= Lettie A. Smith =

American inventor (1816–1912)

Lettie Ann Smith (December 11, 1816 – June 12, 1912) was an American inventor and one of the first female doctors in Newtown, Bucks County, Pennsylvania.

== Early life ==
Lettie A. Smith was born on December 11, 1816. Her father was Joseph Smith and her mother was Mary Betts Smith. During her childhood Lettie would assist her mother with chores around the family house and farm. Her father gave up farming and rented the property out in 1857.

== Religion ==
Lettie was raised Quaker and attended the Wrightstown Monthly Meeting with her family. Lettie hosted the first First Day School in Bucks County in her home in 1868. First Day Schools were missionary schools. Her house on Chancellor Street in Newtown was also utilized by the Bucks County Quarterly Meeting of Friends as a home for aged and homeless Friends.

== Invention ==
Lettie Smith is credited with inventing the "Labor-Saving Butter-Worker", which was patented on August 23, 1853. This butter maker was equipped a butter tray which had an ice drawer underneath that helped cool the butter and made it easier to work. A paddle allowed the operator to work the butter horizontally as well as vertically. The butter tray tipped forward to drain water and other fluids through a spout. The Worker also had a scale which weighed the final amount of butter produced.
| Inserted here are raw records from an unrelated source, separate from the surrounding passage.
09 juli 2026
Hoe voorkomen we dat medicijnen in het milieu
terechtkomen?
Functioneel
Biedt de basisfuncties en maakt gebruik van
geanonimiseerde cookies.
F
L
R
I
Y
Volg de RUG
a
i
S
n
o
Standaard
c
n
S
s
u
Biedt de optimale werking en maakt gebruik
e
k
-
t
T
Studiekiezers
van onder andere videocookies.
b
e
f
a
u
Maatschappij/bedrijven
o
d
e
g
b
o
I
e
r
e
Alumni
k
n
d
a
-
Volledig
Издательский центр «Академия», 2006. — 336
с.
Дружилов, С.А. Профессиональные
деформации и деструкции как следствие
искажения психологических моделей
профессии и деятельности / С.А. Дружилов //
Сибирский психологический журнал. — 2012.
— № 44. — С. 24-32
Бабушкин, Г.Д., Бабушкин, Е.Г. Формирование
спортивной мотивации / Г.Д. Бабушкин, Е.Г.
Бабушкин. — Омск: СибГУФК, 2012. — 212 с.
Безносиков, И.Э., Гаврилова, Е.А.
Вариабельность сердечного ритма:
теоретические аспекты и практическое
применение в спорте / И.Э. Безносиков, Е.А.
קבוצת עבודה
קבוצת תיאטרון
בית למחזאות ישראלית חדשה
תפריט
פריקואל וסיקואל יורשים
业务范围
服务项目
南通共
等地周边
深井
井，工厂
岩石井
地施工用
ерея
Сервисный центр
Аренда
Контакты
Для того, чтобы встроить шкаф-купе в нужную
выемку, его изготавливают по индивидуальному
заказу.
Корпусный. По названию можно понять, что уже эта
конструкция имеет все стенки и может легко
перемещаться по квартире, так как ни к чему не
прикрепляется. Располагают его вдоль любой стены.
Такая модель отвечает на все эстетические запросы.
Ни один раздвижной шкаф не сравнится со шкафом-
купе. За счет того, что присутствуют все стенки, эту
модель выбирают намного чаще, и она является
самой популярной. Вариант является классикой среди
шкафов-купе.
Her invention received a lot of praise including from James A. Cornell, the then president of the Bucks County Agricultural Society, who stated, "...I have used one of Lettie A. Smith's Butter Workers, and think it a great benefit in the separation of the milk from the butter, and would recommend it generally." The Lancaster Examiner heralded the invention as a "useful improvement...and is well worthy the attention of dairymen generally." Although none of her butter workers survive today, a salesman's sample of her invention is on permanent display in the Butter and Cheese Making exhibit in the Mercer Museum.

== Career ==
After her father rented out the family property in 1857, Lettie traveled West. There she became interested in electricity and how it could be used to treat human diseases. Lettie Smith graduated from the Women's Medical College of Pennsylvania on March 16, 1867. She wrote her final thesis on "the liver and its diseases". Lettie then opened her own practice in Newtown, Bucks County, Pennsylvania. In 1872 she bought property in Newtown and built a three-story brick house. Its address was 18 South Chancellor Street. Part of this house served as her office and where she received patients.

== Death ==
Lettie Smith died on June 12, 1912, at the age of 95. The cause on her death certificate is listed as "paralysis". She was interred at the Wrightstown Friends Meeting Cemetery in Wrightstown, Bucks County, Pennsylvania.

== Notable works ==

- Edward Hicks by Dr. Lettie A. Smith, presented at the Bucks County Historical Society, Solebury Meeting, November 18, 1884.